In 48 games played during the 2017–18 season (played in the FIBA Europe Cup and the Hungarian League), Wright averaged 11.7 points, 4.1 rebounds, 4.7 assists and 1.1 steals per game. Wright led Körmend to the 2018 Hungarian League Playoffs as the fourth seed, but they eventually were eliminated by Szolnoki Olaj in the Semifinals.

On August 17, 2018, Wright signed with the Israeli team Maccabi Rishon LeZion for the 2018–19 season. In October 2018, Wright won the 2018 Israeli League Cup with Rishon LeZion after averaging 10.7 points and 4.2 assists in the tournament. However, on November 26, 2018, Wright parted ways with Rishon LeZion after appearing in seven Israeli League games.

On July 25, 2019, Wright signed a one-year deal with Denain Voltaire of the French LNB Pro B. In 23 games, he averaged 12.2 points, 2.8 rebounds, 5.9 assists and 1.3 steals per game.

On July 24, 2020, Wright signed with CBet Prienai of the Lithuanian Basketball League.

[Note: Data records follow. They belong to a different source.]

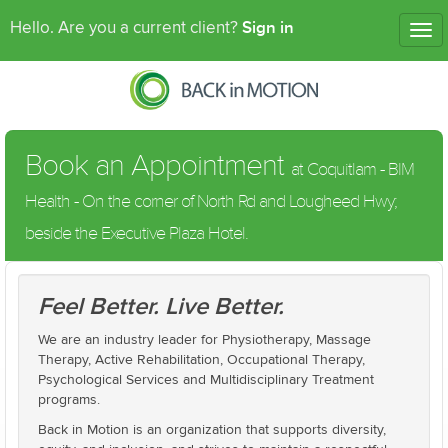
Sign in
Hello. Are you a current client?
Tog
nav
Book an Appointment
at Coquitlam - BIM
Health - On the corner of North Rd and Lougheed Hwy;
beside the Executive Plaza Hotel.
Feel Better. Live Better.
We are an industry leader for Physiotherapy, Massage
Therapy, Active Rehabilitation, Occupational Therapy,
Psychological Services and Multidisciplinary Treatment
programs.
Back in Motion is an organization that supports diversity,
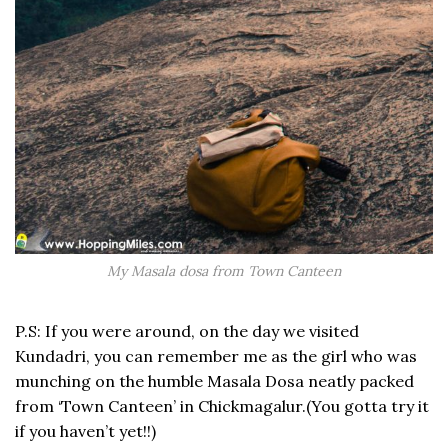
My Masala dosa from Town Canteen
P.S: If you were around, on the day we visited
Kundadri, you can remember me as the girl who was
munching on the humble Masala Dosa neatly packed
from ‘Town Canteen’ in Chickmagalur.(You gotta try it
if you haven’t yet!!)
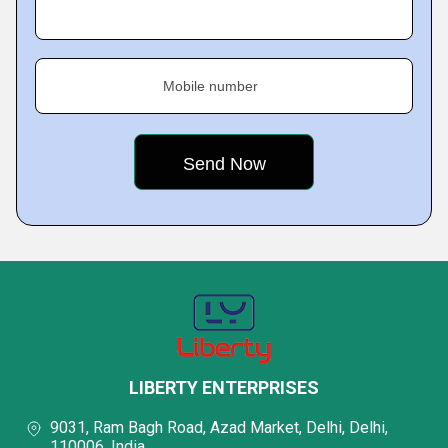
Mobile number
LIBERTY ENTERPRISES
9031, Ram Bagh Road, Azad Market, Delhi, Delhi,
110006, India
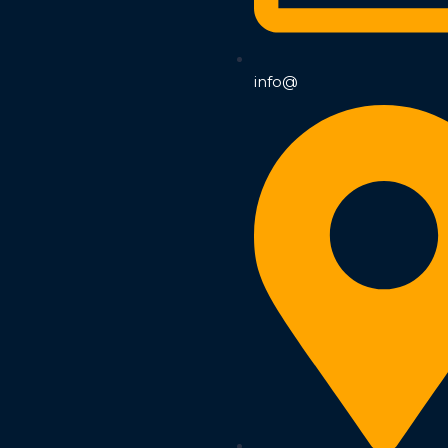
info@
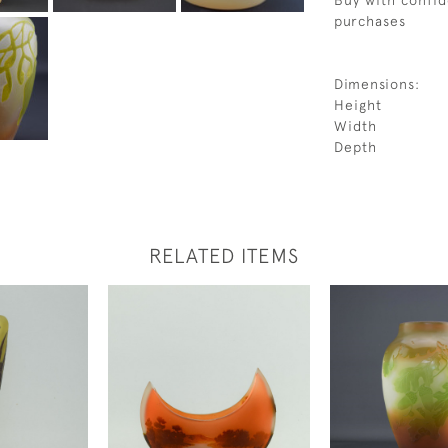
Buy with confid
purchases
Dimensions:
Height
Width
Depth
RELATED ITEMS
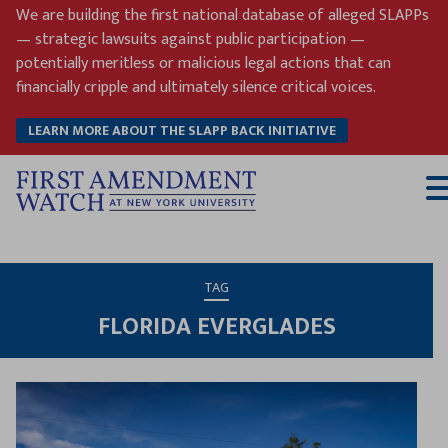
Skip
We are building the first national database of alleged SLAPPs
to
— strategic lawsuits against public participation —
content
potentially meritless or malicious legal actions that can
financially cripple and ultimately silence critical voices.
LEARN MORE ABOUT THE SLAPP BACK INITIATIVE
T
M
TAG
FLORIDA EVERGLADES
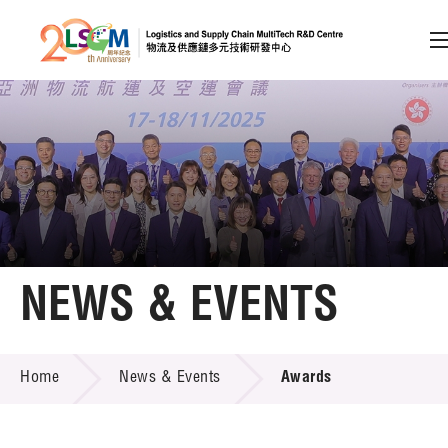
A
A
EN
繁
简
A
Skip to content (Press enter)
Member Login
Home
NEWS & EVENTS
About LSCM
NEWS & EVENTS
Home
News & Events
Awards
Technology Transfer
Project & Funding Schemes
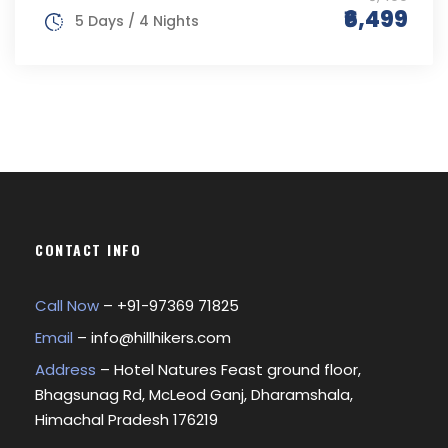
₹6,499
5 Days / 4 Nights
CONTACT INFO
Call Now
– +
91-97369 71825
Email
–
info@hillhikers.com
Address
– Hotel Natures Feast ground floor,
Bhagsunag Rd, McLeod Ganj, Dharamshala,
Himachal Pradesh 176219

After a brief stint in Romania with U-BT Cluj-Napoca, Wright signed with Boulazac Basket Dordogne of the LNB Pro B on August 14, 2021.

On November 7, 2021, Wright signed with Alliance Sport Alsace of the LNB Pro B.

On July 5, 2022, Wright signed with Leones de Santo Domingo of the Liga Nacional de Baloncesto.

On August 30, 2022, Wright signed with Samsunspor Basketbol of the Turkish Basketball First League.

On June 21, 2024, he signed with Gaziantep Basketbol of the Turkish Basketball First League (TBL).